CAVUTO: And not just faith leaders, Governor. Recently I had a chance to talk to the former Washington Redskins coach and born again Christian Joe Gibbs on this very subject, about the religious and how they view how Jesus would view providing health care.
This is from my discussion with him:
(BEGIN VIDEO CLIP)
CAVUTO: The argument you hear from those who support it, Joe, is that it is the right and decent thing to do.
JOE GIBBS, FORMER WASHINGTON REDSKINS HEAD COACH: Right.
CAVUTO: Even the Christian thing to do. That everyone should have this what they call basic human right.
CAVUTO: Do you agree with that?
GIBBS: Well, I think we definitely want to do that. I think there's — everybody admits that there's a real concern for those that don't have health insurance. That's obviously a big deal.
I would also say there's a real concern for a lot of us that, you know, is the government going to run everything?
(END VIDEO CLIP)
CAVUTO: Which wins out, do you think, Governor, the cost or the moral commitment?
PAWLENTY: Well, they're related, Neil. I mean, you can't say that people are lacking health care insurance and therefore we're just going to focus only on expanding access without regard to how much it costs or affordability. Those two things are connected, where people are being denied access in part because it's not affordable.
We're not debating whether the country should provide more access or make it more affordable, we're debating how to do that. And the Democrats want to do that by having the government, the federal government, take it over. The Republicans would like to provide assistance to consumers and individuals directly in a marketplace.

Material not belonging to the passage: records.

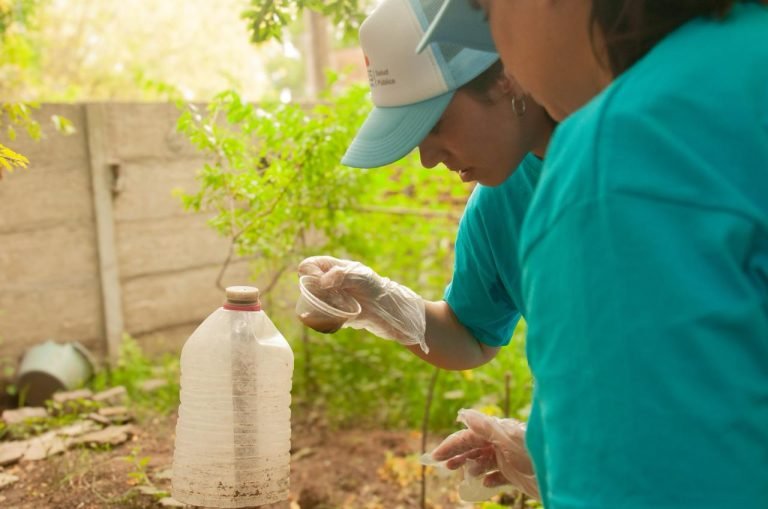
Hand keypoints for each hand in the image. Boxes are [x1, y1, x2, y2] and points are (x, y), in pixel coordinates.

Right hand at [298, 256, 427, 352]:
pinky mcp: (339, 315)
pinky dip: (324, 321)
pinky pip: (322, 318)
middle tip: (333, 299)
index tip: (322, 284)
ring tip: (339, 311)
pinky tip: (338, 322)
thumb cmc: (380, 291)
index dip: (309, 273)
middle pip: (308, 286)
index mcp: (336, 268)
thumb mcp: (362, 278)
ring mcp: (335, 299)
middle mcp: (333, 283)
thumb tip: (321, 281)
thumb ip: (341, 275)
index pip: (309, 265)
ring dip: (320, 309)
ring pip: (313, 303)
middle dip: (315, 294)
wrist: (396, 315)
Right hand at [430, 409, 538, 498]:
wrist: (561, 477)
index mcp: (499, 432)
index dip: (452, 444)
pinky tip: (485, 484)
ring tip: (463, 474)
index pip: (469, 436)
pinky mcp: (517, 474)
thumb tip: (464, 413)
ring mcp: (509, 459)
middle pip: (475, 447)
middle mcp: (502, 443)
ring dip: (472, 466)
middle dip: (459, 455)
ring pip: (485, 460)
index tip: (436, 456)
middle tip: (445, 465)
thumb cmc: (536, 455)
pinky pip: (499, 475)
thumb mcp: (510, 441)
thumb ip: (487, 427)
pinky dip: (490, 478)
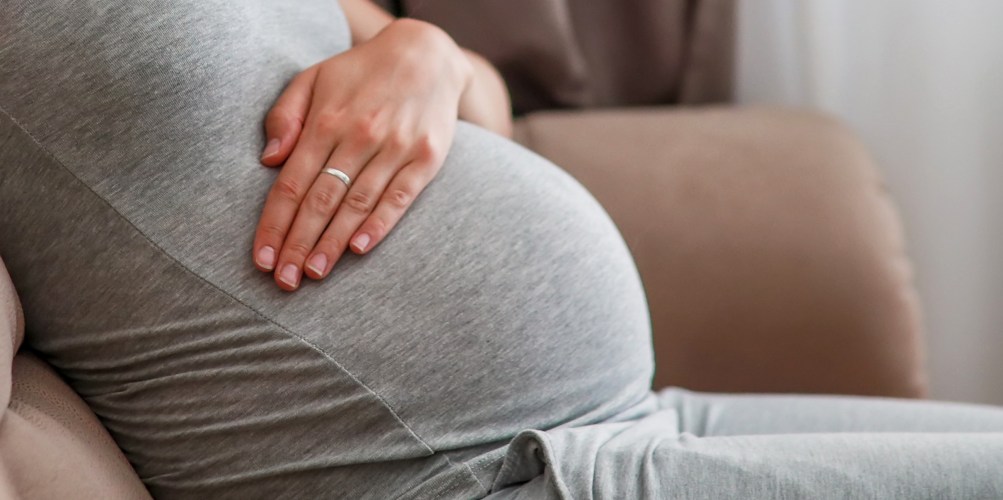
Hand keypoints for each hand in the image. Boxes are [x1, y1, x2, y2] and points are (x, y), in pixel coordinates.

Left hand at [253, 19, 471, 290]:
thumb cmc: (361, 72)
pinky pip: (399, 198)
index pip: (292, 183)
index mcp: (326, 121)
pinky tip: (359, 249)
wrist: (427, 54)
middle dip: (299, 244)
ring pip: (357, 205)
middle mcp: (359, 135)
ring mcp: (395, 148)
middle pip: (321, 200)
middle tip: (285, 281)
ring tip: (314, 273)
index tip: (262, 258)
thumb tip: (268, 160)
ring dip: (333, 243)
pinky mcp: (426, 157)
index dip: (274, 224)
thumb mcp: (314, 78)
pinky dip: (379, 225)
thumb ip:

The federal government has run every entitlement program they have essentially into the ground: Medicare is broke; Medicaid is broke; Social Security is broke. They have run every program they have in that nature into the ground. Why would we give them another one to run and manage into the ground?
CAVUTO: You know, when Bill Clinton took up the same issue 16 years ago, he also used a lot of the same tactics to either put the fear of God into folks if we didn't pass this or warn of economic disasters if we didn't move quickly on it. This is from 1993, Bill Clinton:
(BEGIN VIDEO CLIP)
FORMER PRESIDENT BILL CLINTON: Our families will never be secure, our businesses will never be strong and our government will never again be fully solvent until we tackle the health care crisis. We must do it this year.
(CHEERING AND APPLAUSE)
(END VIDEO CLIP)
CAVUTO: Now, we know an economic boom followed shortly thereafter. The former president takes credit for that. I know Republicans like to take credit for that. Nevertheless, we had a boom without health care reform.
But are we just risking eventually that not happening?
PAWLENTY: Well, two things. You're asking me initially about the faith community and faith perspective on this, Neil. President Obama's a former community organizer. He needs to be reminded that our definition of community is not the federal government and the federal government is not our God. There are other ways to approach these issues and reach reasonable progress.
We do not want the health care to continue the way it is. We should stand up against bad ideas. President Obama's proposal is a bad idea. It should be defeated.
And when it is, then we should gather back the ideas, the right and the left, common-sense Americans can agree on, set aside the things we can't agree on, and move forward. And there are a lot of those things that are common-sense ideas. We can and should and must have health care reform, but what they're proposing now in Washington is a bad idea.